Under the record before us we do not think the trial court erred in denying appellant's motions for a physical examination of appellee, either prior to the trial or at the close of appellee's evidence, as a condition precedent to proceeding further with the case. In Austin & N. W. R. Co. v. Cluck, 97 Tex. 172, 77 S.W. 403, 64 L.R.A. 494, 104 Am. St. Rep. 863, 1 Ann.Cas. 261, the Supreme Court of this State held in an exhaustive opinion on the subject that a district court has no authority under the Constitution and laws of Texas to order the plaintiff in a common law action for damages on account of personal injuries to submit himself to a physical examination by a doctor. So far as we have been able to ascertain, the holding in the Cluck case has been consistently followed in this jurisdiction in each instance where the question has arisen. See: San Antonio & A. P. Ry. Co. v. Spencer, 55 Tex. Civ. App. 456, 119 S.W. 716, er. ref.; Safeway Stores, Inc., v. Rutherford, Tex.Civ.App., 101 S.W.2d 1055; Id., 130 Tex. 465, 111 S.W.2d 688; Equitable Life Assur. Soc. v. Murdock, Tex.Civ.App., 219 S.W.2d 159, er. ref. n. r. e.; Southwestern Greyhound Lines, Inc., v.
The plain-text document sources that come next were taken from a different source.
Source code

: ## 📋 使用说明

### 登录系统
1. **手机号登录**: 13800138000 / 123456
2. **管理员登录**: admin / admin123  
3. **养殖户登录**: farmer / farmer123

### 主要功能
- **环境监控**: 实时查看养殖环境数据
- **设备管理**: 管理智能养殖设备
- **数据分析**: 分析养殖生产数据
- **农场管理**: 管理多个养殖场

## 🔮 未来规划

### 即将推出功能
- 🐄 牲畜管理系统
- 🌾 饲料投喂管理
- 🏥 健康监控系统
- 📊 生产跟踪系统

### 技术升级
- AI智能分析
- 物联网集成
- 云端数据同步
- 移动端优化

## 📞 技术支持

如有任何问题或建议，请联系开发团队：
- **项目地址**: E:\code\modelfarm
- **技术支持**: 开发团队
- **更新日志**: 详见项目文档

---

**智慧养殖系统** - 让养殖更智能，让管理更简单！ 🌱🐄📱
Dickson, Tex.Civ.App., 219 S.W.2d 592.
When the present Texas Rules of Civil Procedure were originally promulgated by the Supreme Court on October 29, 1940, Rule 168 thereof authorized trial courts to order physical examinations in actions where the physical condition of a party was in controversy, but this rule was repealed by order of the Supreme Court on March 31, 1941 and since that date the trial courts of this State have had no lawful authority *807 to order such examinations except in cases where the injured party makes profert of his body to the trial court or jury during the trial. In our opinion, the introduction in evidence of the X-ray pictures of appellee's lumbar spine did not amount to a profert of his body or injuries and appellee did not thereby waive his right to refuse to submit himself to the physical examination sought by appellant. Kirkpatrick v. Neal, Tex.Civ.App., 153 S.W.2d 519, er. ref. w. o. m.
If for any reason the prevailing rule of law in Texas on the subject here under discussion ought to be changed, then in that event such change should be made by either the Legislature or the Supreme Court and not by this Court. Accordingly, appellant's points of error must be and they are hereby overruled and the judgment appealed from is affirmed.